Tweede fase Project Natick gestart
Project Natick van Microsoft, dat als doel heeft om in korte tijd voor de kust van steden onderwaterdatacentra uit te kunnen rollen, is begonnen aan zijn tweede fase. In deze fase wordt gekeken naar de vraag of het project logistiek, financieel en milieutechnisch haalbaar is. De eerste fase van het project bestond uit een prototype dat in 2015 105 dagen lang op 1 kilometer uit de kust van Californië werd getest. Voor de tweede fase is in samenwerking met Naval Group een module gebouwd die 12 racks met in totaal 864 servers en bijbehorende benodigde koeling bevat. De complete module verbruikt 240 kilowatt. De tijd tussen het bepalen dat er ergens een onderwaterdatacenter moet komen en het live gaan mag 90 dagen zijn, en dat is met de start van fase 2 al bevestigd als haalbaar.
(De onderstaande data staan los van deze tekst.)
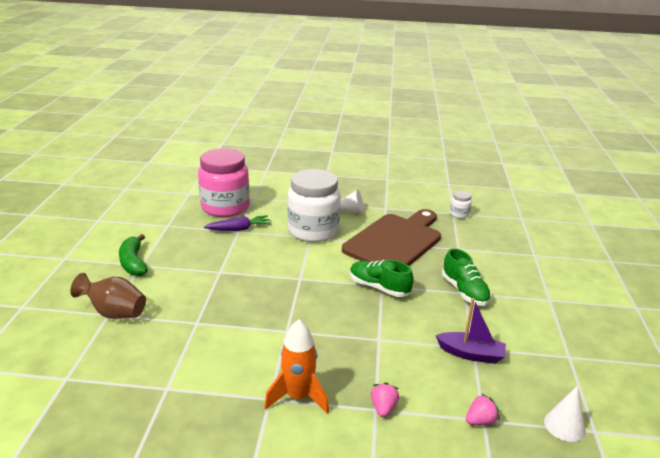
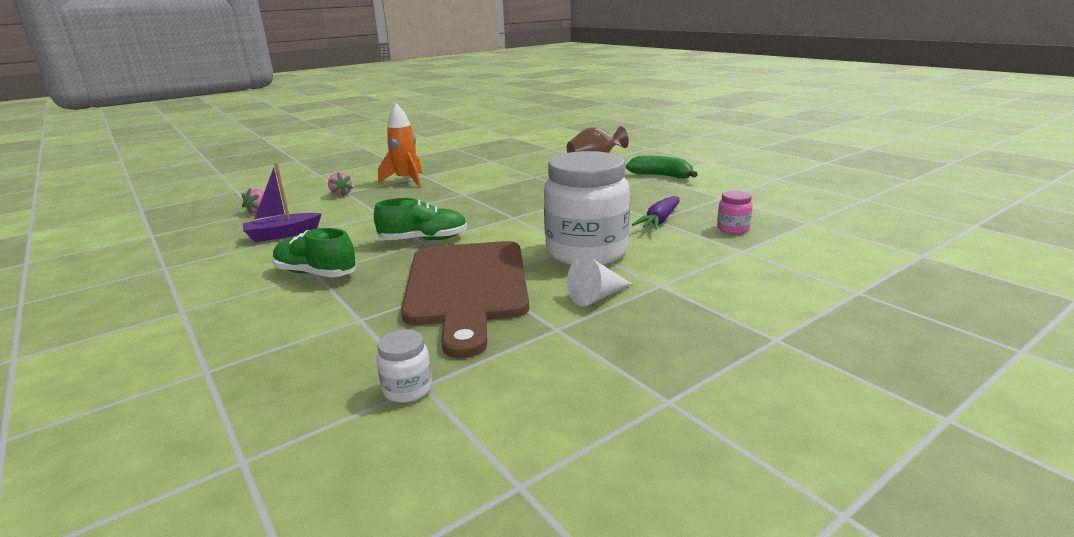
camera: 140 degrees right, 5 degrees down
(225, 207) = (733, 229): pink jar -> pink jar, size x0.41
(564, 425) = (181, 229): white cone -> none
Het meest lastige deel is het laten afzinken van de module en de glasvezel en voedingskabels naar een diepte van meer dan 35 meter. De testlocatie is aan de kust bij de Schotse Orkneyeilanden. De reden dat deze plek is gekozen hangt samen met het feit dat het ook de locatie is van het European Marine Energy Centre, dat zich bezighoudt met getijdenturbines en het opwekken van energie met golven. Hierdoor kan Microsoft testen of het mogelijk is om het onderwatercentrum van zijn eigen, duurzame energiebron te voorzien. De Orkneyeilanden produceren genoeg duurzame energie om de eilanden en het onderwaterdatacenter van energie te voorzien, en nog energie terug te leveren aan het energienetwerk aan het vasteland. De duurzame energie is een mix van golf en getijdenstroom en wind en zonneenergie. In de toekomst wil het project nagaan of het mogelijk is om een Natickdatacenter van energie te voorzien met een in het water gelegen duurzaam energiesysteem, zonder een 'lijntje' met het vasteland.
Het idee is dat als de module het op die plek redt, dat ook voor andere locaties zal gelden. Microsoft meldt dat bijna de helft van de wereldbevolking aan de kust woont, en onderwaterdatacentra daardoor een logische keuze zijn. De module met de aanduiding Northern Isles (SSDC002) is 12,2 meter lang en 2,8 meter in diameter (3,18 meter met de externe apparatuur). De servers bevatten harddisks met een totale capaciteit van 27,6 petabyte – genoeg voor 5 miljoen films. De rekenkracht van alle servers in de module komt overeen met duizenden highend desktops.
Het is de bedoeling dat de module vijf jaar zonder onderhoud kan blijven draaien. De koeling maakt gebruik van technieken die ook op duikboten worden ingezet. De racks worden gekoeld door zeewater langs radiatoren langs de achterkant van de racks te laten stromen. Volgens berekeningen is de opwarming van het water zo minimaal, dat dit (als het goed is) geen impact zal hebben op de omliggende natuur. Over de periode van een jaar worden de prestaties op het gebied van energieverbruik, vochtigheid, geluidsniveau en temperatuur bijgehouden. Er wordt AI gebruikt om onder andere de servers en andere apparaten te monitoren op tekenen van defecten.
Na vijf jaar is de apparatuur binnen de module afgeschreven. De bedoeling is dat de module dan wordt opgetakeld, voorzien van nieuwe serverapparatuur, en weer wordt afgezonken. Een Natickmodule zou minimaal 20 jaar mee moeten gaan, daarna wordt hij gerecycled.